Work order: Type out the records that follow, exactly as given.

[[ Working data, beginning ]]

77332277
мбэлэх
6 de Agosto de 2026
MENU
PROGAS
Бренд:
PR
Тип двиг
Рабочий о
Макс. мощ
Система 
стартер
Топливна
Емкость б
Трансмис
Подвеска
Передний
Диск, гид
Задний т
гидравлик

[[ Working data, end ]]

Result of this task:
77332277
мбэлэх
6 de Agosto de 2026
MENU
PROGAS
Бренд:
PR
Тип двиг
Рабочий о
Макс. мощ
Система 
стартер
Топливна
Емкость б
Трансмис
Подвеска
Передний
Диск, гид
Задний т
гидравлик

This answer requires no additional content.